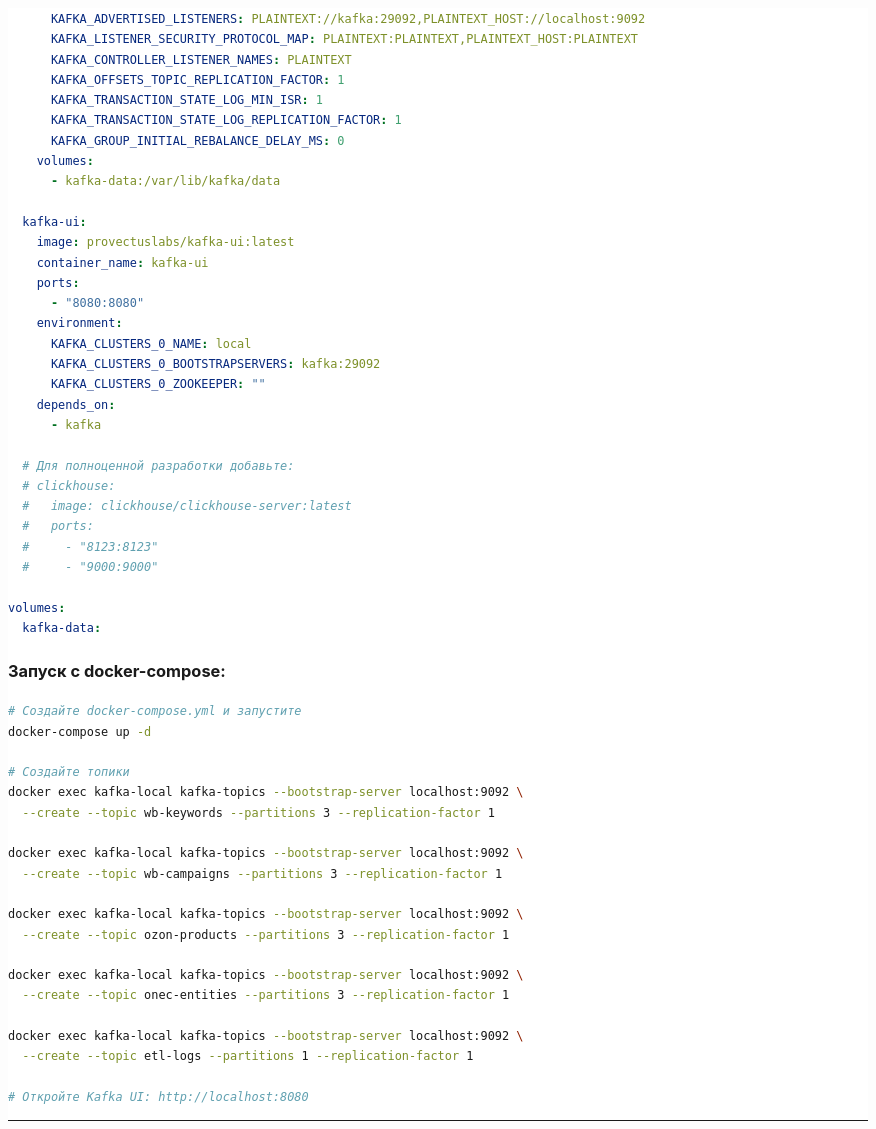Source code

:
 ```yaml
      KAFKA_ADVERTISED_LISTENERS: PLAINTEXT://kafka:29092,PLAINTEXT_HOST://localhost:9092
      KAFKA_LISTENER_SECURITY_PROTOCOL_MAP: PLAINTEXT:PLAINTEXT,PLAINTEXT_HOST:PLAINTEXT
      KAFKA_CONTROLLER_LISTENER_NAMES: PLAINTEXT
      KAFKA_OFFSETS_TOPIC_REPLICATION_FACTOR: 1
      KAFKA_TRANSACTION_STATE_LOG_MIN_ISR: 1
      KAFKA_TRANSACTION_STATE_LOG_REPLICATION_FACTOR: 1
      KAFKA_GROUP_INITIAL_REBALANCE_DELAY_MS: 0
    volumes:
      - kafka-data:/var/lib/kafka/data

  kafka-ui:
    image: provectuslabs/kafka-ui:latest
    container_name: kafka-ui
    ports:
      - "8080:8080"
    environment:
      KAFKA_CLUSTERS_0_NAME: local
      KAFKA_CLUSTERS_0_BOOTSTRAPSERVERS: kafka:29092
      KAFKA_CLUSTERS_0_ZOOKEEPER: ""
    depends_on:
      - kafka

  # Для полноценной разработки добавьте:
  # clickhouse:
  #   image: clickhouse/clickhouse-server:latest
  #   ports:
  #     - "8123:8123"
  #     - "9000:9000"

volumes:
  kafka-data:
```

### Запуск с docker-compose:
```bash
# Создайте docker-compose.yml и запустите
docker-compose up -d

# Создайте топики
docker exec kafka-local kafka-topics --bootstrap-server localhost:9092 \
  --create --topic wb-keywords --partitions 3 --replication-factor 1

docker exec kafka-local kafka-topics --bootstrap-server localhost:9092 \
  --create --topic wb-campaigns --partitions 3 --replication-factor 1

docker exec kafka-local kafka-topics --bootstrap-server localhost:9092 \
  --create --topic ozon-products --partitions 3 --replication-factor 1

docker exec kafka-local kafka-topics --bootstrap-server localhost:9092 \
  --create --topic onec-entities --partitions 3 --replication-factor 1

docker exec kafka-local kafka-topics --bootstrap-server localhost:9092 \
  --create --topic etl-logs --partitions 1 --replication-factor 1

# Откройте Kafka UI: http://localhost:8080
```

---
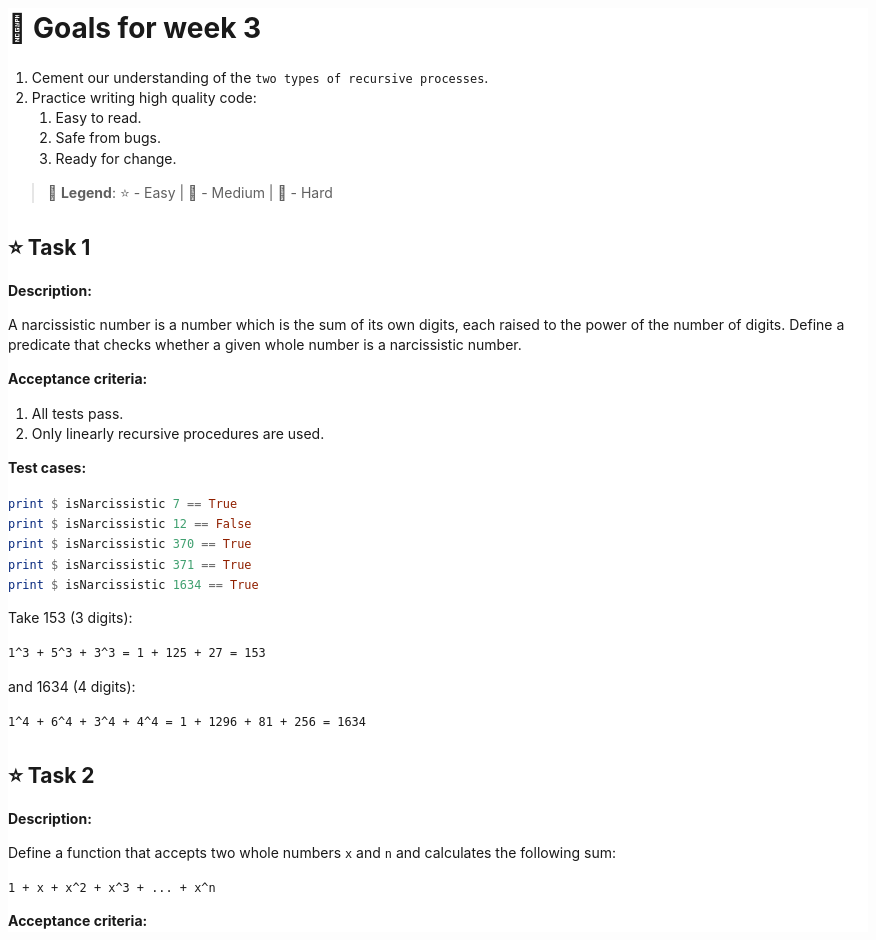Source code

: # 🎯 Goals for week 3

1. Cement our understanding of the `two types of recursive processes`.
2. Practice writing high quality code:
   1. Easy to read.
   2. Safe from bugs.
   3. Ready for change.

> 🗿 **Legend**: ⭐ - Easy | 🌟 - Medium | 💫 - Hard

## ⭐ Task 1

**Description:**

A narcissistic number is a number which is the sum of its own digits, each raised to the power of the number of digits. Define a predicate that checks whether a given whole number is a narcissistic number.

**Acceptance criteria:**

1. All tests pass.
2. Only linearly recursive procedures are used.

**Test cases:**

```haskell
print $ isNarcissistic 7 == True
print $ isNarcissistic 12 == False
print $ isNarcissistic 370 == True
print $ isNarcissistic 371 == True
print $ isNarcissistic 1634 == True
```

Take 153 (3 digits):

```text
1^3 + 5^3 + 3^3 = 1 + 125 + 27 = 153
```

and 1634 (4 digits):

```text
1^4 + 6^4 + 3^4 + 4^4 = 1 + 1296 + 81 + 256 = 1634
```

## ⭐ Task 2

**Description:**

Define a function that accepts two whole numbers `x` and `n` and calculates the following sum:

```text
1 + x + x^2 + x^3 + ... + x^n
```

**Acceptance criteria:**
★ ★ ★ ★
[WORK ITEM]: Repeat the records verbatim, excluding pictures.

[RESPONSE AREA]:
Source code

:
 ```yaml
      KAFKA_ADVERTISED_LISTENERS: PLAINTEXT://kafka:29092,PLAINTEXT_HOST://localhost:9092
      KAFKA_LISTENER_SECURITY_PROTOCOL_MAP: PLAINTEXT:PLAINTEXT,PLAINTEXT_HOST:PLAINTEXT
      KAFKA_CONTROLLER_LISTENER_NAMES: PLAINTEXT
      KAFKA_OFFSETS_TOPIC_REPLICATION_FACTOR: 1
      KAFKA_TRANSACTION_STATE_LOG_MIN_ISR: 1
      KAFKA_TRANSACTION_STATE_LOG_REPLICATION_FACTOR: 1
      KAFKA_GROUP_INITIAL_REBALANCE_DELAY_MS: 0
    volumes:
      - kafka-data:/var/lib/kafka/data

  kafka-ui:
    image: provectuslabs/kafka-ui:latest
    container_name: kafka-ui
    ports:
      - "8080:8080"
    environment:
      KAFKA_CLUSTERS_0_NAME: local
      KAFKA_CLUSTERS_0_BOOTSTRAPSERVERS: kafka:29092
      KAFKA_CLUSTERS_0_ZOOKEEPER: ""
    depends_on:
      - kafka

  # Для полноценной разработки добавьте:
  # clickhouse:
  #   image: clickhouse/clickhouse-server:latest
  #   ports:
  #     - "8123:8123"
  #     - "9000:9000"

volumes:
  kafka-data:
```

### Запуск с docker-compose:
```bash
# Создайте docker-compose.yml и запустите
docker-compose up -d

# Создайте топики
docker exec kafka-local kafka-topics --bootstrap-server localhost:9092 \
  --create --topic wb-keywords --partitions 3 --replication-factor 1

docker exec kafka-local kafka-topics --bootstrap-server localhost:9092 \
  --create --topic wb-campaigns --partitions 3 --replication-factor 1

docker exec kafka-local kafka-topics --bootstrap-server localhost:9092 \
  --create --topic ozon-products --partitions 3 --replication-factor 1

docker exec kafka-local kafka-topics --bootstrap-server localhost:9092 \
  --create --topic onec-entities --partitions 3 --replication-factor 1

docker exec kafka-local kafka-topics --bootstrap-server localhost:9092 \
  --create --topic etl-logs --partitions 1 --replication-factor 1

# Откройте Kafka UI: http://localhost:8080
```

---
Source code

: # 🎯 Goals for week 3

1. Cement our understanding of the `two types of recursive processes`.
2. Practice writing high quality code:
   1. Easy to read.
   2. Safe from bugs.
   3. Ready for change.

> 🗿 **Legend**: ⭐ - Easy | 🌟 - Medium | 💫 - Hard

## ⭐ Task 1

**Description:**

A narcissistic number is a number which is the sum of its own digits, each raised to the power of the number of digits. Define a predicate that checks whether a given whole number is a narcissistic number.

**Acceptance criteria:**

1. All tests pass.
2. Only linearly recursive procedures are used.

**Test cases:**

```haskell
print $ isNarcissistic 7 == True
print $ isNarcissistic 12 == False
print $ isNarcissistic 370 == True
print $ isNarcissistic 371 == True
print $ isNarcissistic 1634 == True
```

Take 153 (3 digits):

```text
1^3 + 5^3 + 3^3 = 1 + 125 + 27 = 153
```

and 1634 (4 digits):

```text
1^4 + 6^4 + 3^4 + 4^4 = 1 + 1296 + 81 + 256 = 1634
```

## ⭐ Task 2

**Description:**

Define a function that accepts two whole numbers `x` and `n` and calculates the following sum:

```text
1 + x + x^2 + x^3 + ... + x^n
```

**Acceptance criteria:**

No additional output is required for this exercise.